Budgetary control process
Executive summary 
The mission of P&G is to become a leader in the cosmetic industry. Most of the important
objective is to going global in cosmetics. We can assume that P&G is ready to go global
in cosmetics. It carries on its growth. The most powerful strength of P&G is its brand
name. It can benefit of that in the promotion, positioning and pricing. The most
important weakness is that the firm has lack of experience with cosmetics. To improve
that it could train its sales persons, representatives, and it could improve the
marketing department and the R&D. The opportunity of the company is to expand its
assortment. A limited assortment is also one of its weaknesses. If the firm expand its
assortment, it will get rid off that weakness. The budget will suffice to expand the
assortment. The most dangerous threat is the growing competitive pressure. This means
that P&G should quick attack the market in order to gain more market and position its
products with its well-known brand name before the competitors. An advantage of P&G is
that it could hold its prices lower than its competitors, because of the volume
production which P&G will undertake. To launch its products in Japan will be a profitable
choice for P&G. The company targets now more young people and Japan's population is
young. This does not mean that the older people should be ignored. One of the results of
a marketing research is: Young people would like to be older and old people would like to
be younger. If P&G want to gain as much as, possible market it should also provide in the
needs of the older people. Japan is also very close to the United States of America; the
domestic market of P&G. It will make it then much easier for all operations of the firm.

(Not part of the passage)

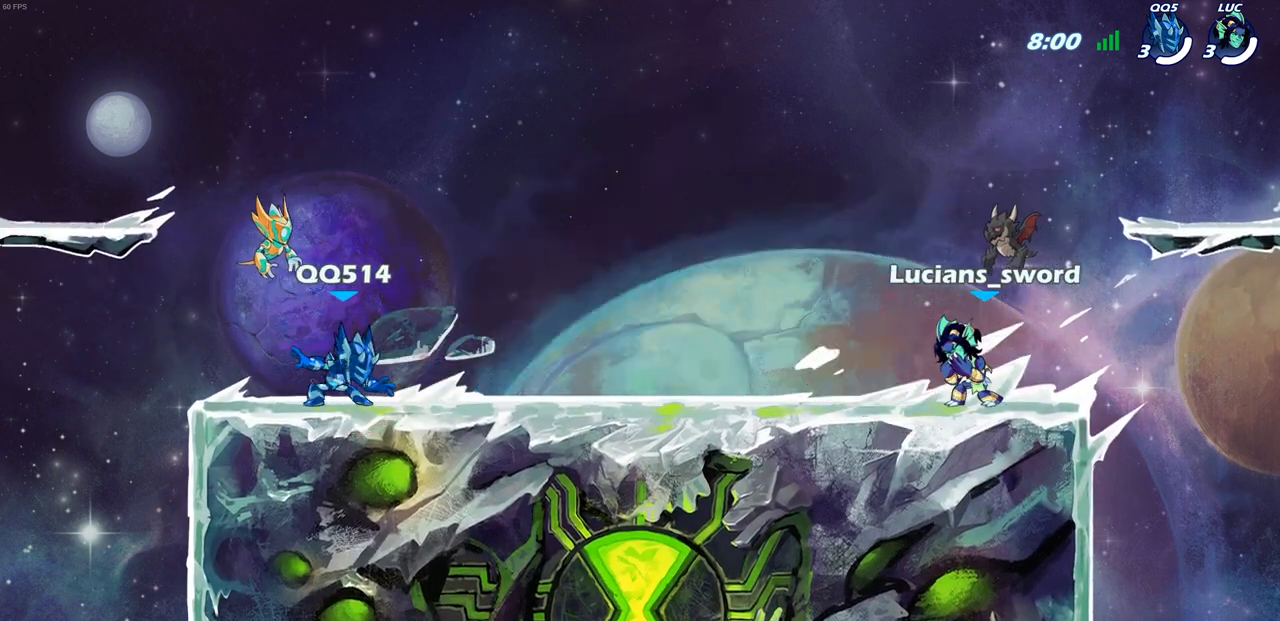
{"buttons": ["L1"], "left_stick": "center", "right_stick": "center", "events": [[350, "L1", "down"], [467, "SELECT", "up"]]}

P&G should than be in business with the retailer directly. It could enlist an agent, but
it should eliminate the whole-saler. It will save costs with transporting the products
and P&G could be easier and faster up to date in the needs and wishes of the buyers. The
sales expectations are high in Japan. We have a market penetration of 67%. That means a
huge market coverage. The profit expectations are lower in the first place, because of
the high costs of the launching. That will make up within in a year. P&G's budgets are
part of their tactical and control plan. The controls cover every aspects of the company
and allow top managers as well as each department to quantify how well they did in the
included period. In case of something goes wrong, budgets will help identify where the
problems are in order to take corrective actions.